The banks want to have their cake and eat it.

Bank customers must be feeling that they’re being battered on all sides at the moment. At the same time as banks are reducing the rates of interest that they pay on many accounts they are also serving notice that they intend to increase arranged overdraft rates on current accounts from April.

There seems to be no hiding place for customers to go as they see their interest squeezed at the same time as the cost of borrowing is increasing, often to startling levels, even when they have taken the time to agree the overdraft with their bank. 

The banks are blaming the Financial Conduct Authority for the increase in overdraft rates, saying that it is the FCA that has told them to equalise rates for arranged and unarranged overdrafts. While that is true, the FCA never told the banks that they had to equalise rates upwards, they could equally have reduced the rates for unauthorised overdrafts to the lower rates that they currently charge for arranged overdrafts.

But that would mean less money for the banks, so you are never going to see them doing that! And as usual it’s customers, and particularly in this case vulnerable customers who are short of money in the first place, that will suffer most. 

I saw an email from one of the big banks the other days telling me that the rates on its basic saving account was being reduce from 0.3% to 0.2%. That’s a 33% reduction. And nothing has happened to mainstream interest rates to push them into making that reduction. The email actually read ‘Following a review of our savings rates and those offered by other banks and savings providers we’ve made the difficult decision to reduce our interest rates from 13th February 2020.’ 

So basically the banks are acting as a cartel and what one does the others feel that they have to do as well?

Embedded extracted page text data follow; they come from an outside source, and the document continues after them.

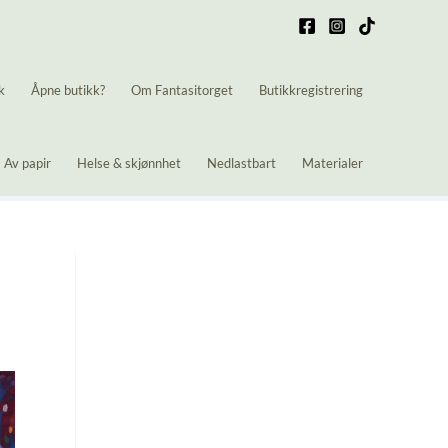
k
Åpne butikk?
Om Fantasitorget
Butikkregistrering
Av papir
Helse & skjønnhet
Nedlastbart
Materialer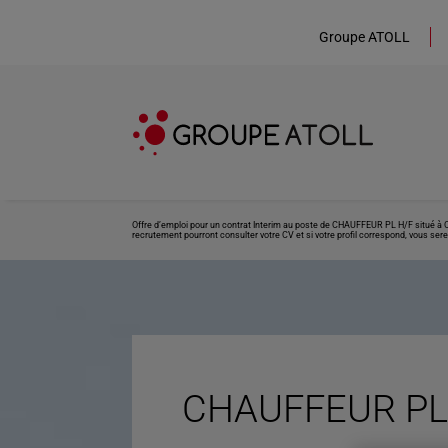
Groupe ATOLL
Offre d’emploi pour un contrat Interim au poste de CHAUFFEUR PL H/F situé à Cl
recrutement pourront consulter votre CV et si votre profil correspond, vous sere
CHAUFFEUR PL 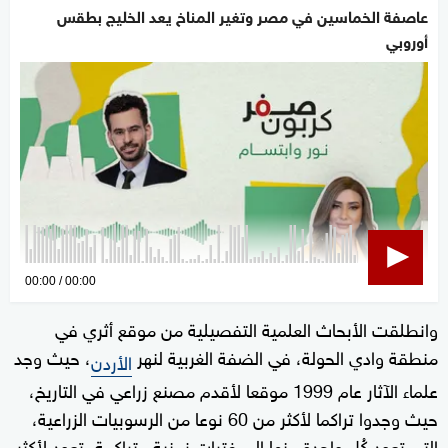
عاصفة الخماسين في مصر وتغير المناخ يعد الخليج بطقس
أوروبي
0
00:00
00:00
seconds
وانطلقت الأبحاث العلمية التفصيلية من موقع أثري في
of
منطقة وادي الحولة، في الضفة الغربية لنهر
، حيث وجد
0
الأردن
seconds
علماء الآثار عام 1999 موقعا لأقدم مصنع زراعي في التاريخ،
حيث وجدوا تراكما لأكثر من 60 نوعا من الرسوبيات الزراعية،
التي تعود كُل واحدة منها إلى فترات زمنية متراكمة، تعود لأكثر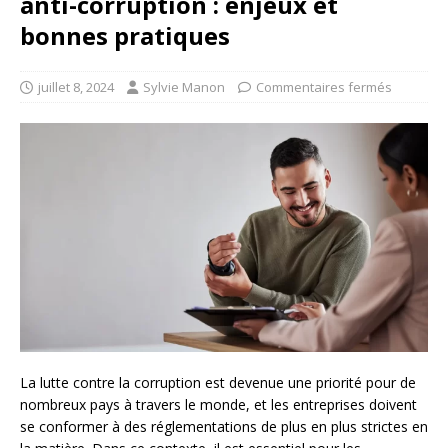
anti-corruption : enjeux et
bonnes pratiques
juillet 8, 2024
Sylvie Manon
Commentaires fermés
La lutte contre la corruption est devenue une priorité pour de
nombreux pays à travers le monde, et les entreprises doivent
se conformer à des réglementations de plus en plus strictes en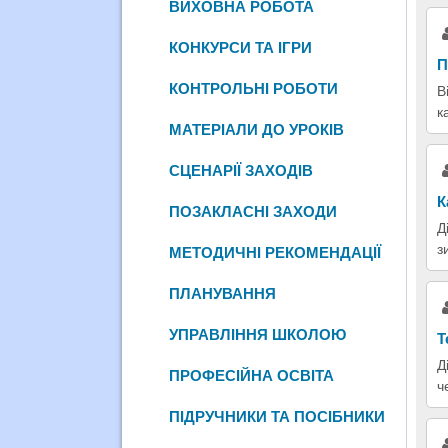
ВИХОВНА РОБОТА
КОНКУРСИ ТА ІГРИ
П
КОНТРОЛЬНІ РОБОТИ
В
к
МАТЕРІАЛИ ДО УРОКІВ
СЦЕНАРІЇ ЗАХОДІВ
К
ПОЗАКЛАСНІ ЗАХОДИ
Д
з
МЕТОДИЧНІ РЕКОМЕНДАЦІЇ
ПЛАНУВАННЯ
УПРАВЛІННЯ ШКОЛОЮ
Т
Д
ПРОФЕСІЙНА ОСВІТА
ч
ПІДРУЧНИКИ ТА ПОСІБНИКИ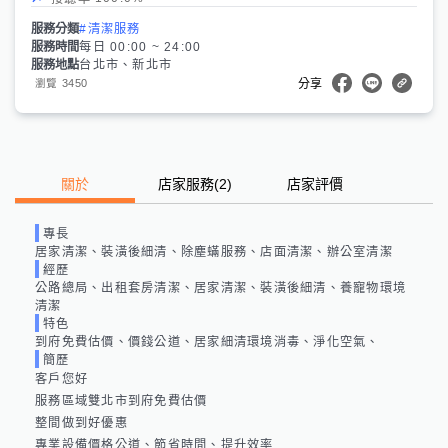
服務分類
#清潔服務
服務時間
每日 00:00 ~ 24:00
服務地點
台北市、新北市
3450
瀏覽
分享
關於
店家服務
(
2
)
店家評價
專長
居家清潔、裝潢後細清、除塵蟎服務、店面清潔、辦公室清潔
經歷
公路總局、出租套房清潔、居家清潔、裝潢後細清、養寵物環境
清潔
特色
到府免費估價、價錢公道、居家細清環境消毒、淨化空氣、
簡歷
客戶您好

服務區域雙北市到府免費估價

整間做到好優惠

專業設備價格公道、節省時間、提升效率
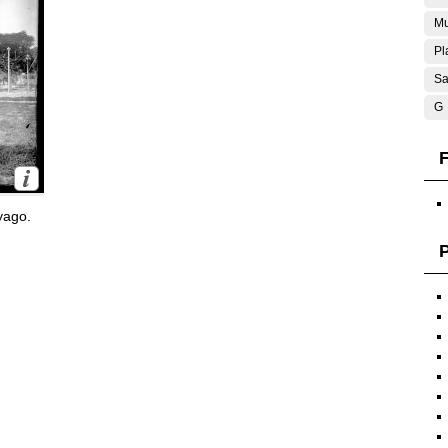
Mu
Pl
Sa
G
F
yago.
P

The one bit of light in amongst all of this gloom is that the FCA are suggesting that banks need to stop reducing rates on savings accounts for established customers, especially when they are doing to in order to increase rates on other accounts to attract new customers. 

One of the FCA’s suggestions is that banks will have to offer an account with a guaranteed long-term rate of interest that won’t be reduced once existing customers invest.

We’ll wait to see what happens with this one. 

In the meantime it’s really important that we all do what we can to try to stop the bank’s greedy practices. If you have money in an account that is earning little or no interest then move it. Have  look at some of the comparison sites and transfer your savings. Move your money to the account paying the highest rate of interest that you can find. Granted it won’t be much at the moment but every little helps, and the money is better in your pocket than the banks’s. 

You worked hard for the money, don’t let the banks rob you of the opportunity to earn at least a little bit of interest on it.